[Small business] owners continued to report that their single-most important problem, by far, is low sales levels (rather than taxes, interest rates, or labour quality). That's worth keeping in mind as conservatives increase the volume at which they argue that high unemployment is due to extensions of government unemployment benefits. The problem is clearly not labour supply. Rather, the economy's principal job creators are seeing too little demand to justify increases in hiring.It is obvious that the recently passed small business tax credits and the recently debated jobs bill will not be enough to dig us out of this downturn.
...where in January slightly more owners expected conditions six months ahead to be better than they currently are, many more now say that conditions will be worse.

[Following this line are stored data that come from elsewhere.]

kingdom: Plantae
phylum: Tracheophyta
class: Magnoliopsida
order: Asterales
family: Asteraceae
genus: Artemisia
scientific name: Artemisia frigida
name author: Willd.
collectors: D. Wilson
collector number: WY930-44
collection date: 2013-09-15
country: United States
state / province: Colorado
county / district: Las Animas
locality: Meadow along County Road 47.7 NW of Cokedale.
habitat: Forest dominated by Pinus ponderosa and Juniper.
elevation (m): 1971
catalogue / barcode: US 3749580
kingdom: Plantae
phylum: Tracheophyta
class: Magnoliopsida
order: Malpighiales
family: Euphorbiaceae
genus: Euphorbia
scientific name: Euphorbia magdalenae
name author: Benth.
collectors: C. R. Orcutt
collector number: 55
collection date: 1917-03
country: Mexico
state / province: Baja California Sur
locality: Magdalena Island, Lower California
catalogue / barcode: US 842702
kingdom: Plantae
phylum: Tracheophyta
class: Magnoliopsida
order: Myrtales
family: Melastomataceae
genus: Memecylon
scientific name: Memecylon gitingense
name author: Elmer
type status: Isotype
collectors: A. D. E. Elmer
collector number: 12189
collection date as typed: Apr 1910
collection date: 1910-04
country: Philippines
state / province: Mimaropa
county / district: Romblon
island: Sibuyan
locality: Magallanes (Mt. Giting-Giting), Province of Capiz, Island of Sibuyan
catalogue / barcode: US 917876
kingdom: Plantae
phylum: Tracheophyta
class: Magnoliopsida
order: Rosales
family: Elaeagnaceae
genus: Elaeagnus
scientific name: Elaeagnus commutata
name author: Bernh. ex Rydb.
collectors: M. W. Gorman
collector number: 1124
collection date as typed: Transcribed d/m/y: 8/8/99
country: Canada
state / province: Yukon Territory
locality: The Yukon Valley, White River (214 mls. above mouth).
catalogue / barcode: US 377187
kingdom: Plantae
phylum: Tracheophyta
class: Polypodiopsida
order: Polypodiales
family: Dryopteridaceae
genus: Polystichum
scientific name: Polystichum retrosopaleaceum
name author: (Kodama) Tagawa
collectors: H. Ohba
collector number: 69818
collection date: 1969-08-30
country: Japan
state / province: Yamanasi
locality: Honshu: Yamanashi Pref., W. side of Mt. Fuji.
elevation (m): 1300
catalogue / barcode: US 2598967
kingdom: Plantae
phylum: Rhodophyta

Sales expectations, expansion plans, and perceptions of credit conditions also worsened.
The President needs to push a second stimulus: An "Eisenhower Plan," allocating $50 billion for infrastructure (building and repairing highways, bridges, high-speed rail, etc.) that would create one million jobs within the year. Those jobs in turn would increase spending, which would help small business increase sales, which would lead to additional hires.
Of course, Republicans in the Senate will balk and try to filibuster; but I think the President could sway at least two of them, plus keep his own Democratic caucus in line, by proposing that small businesses with under 50 employees recieve a one year, 100% tax break that increases only marginally back to current tax rates over the next ten years.
Mr. President: You and your team have stopped the hemorrhaging, but we seem to be stuck at the moment. We are now at the point where we need to shake it up. Go all in, or these next three years will ruin your presidency. Mark my words.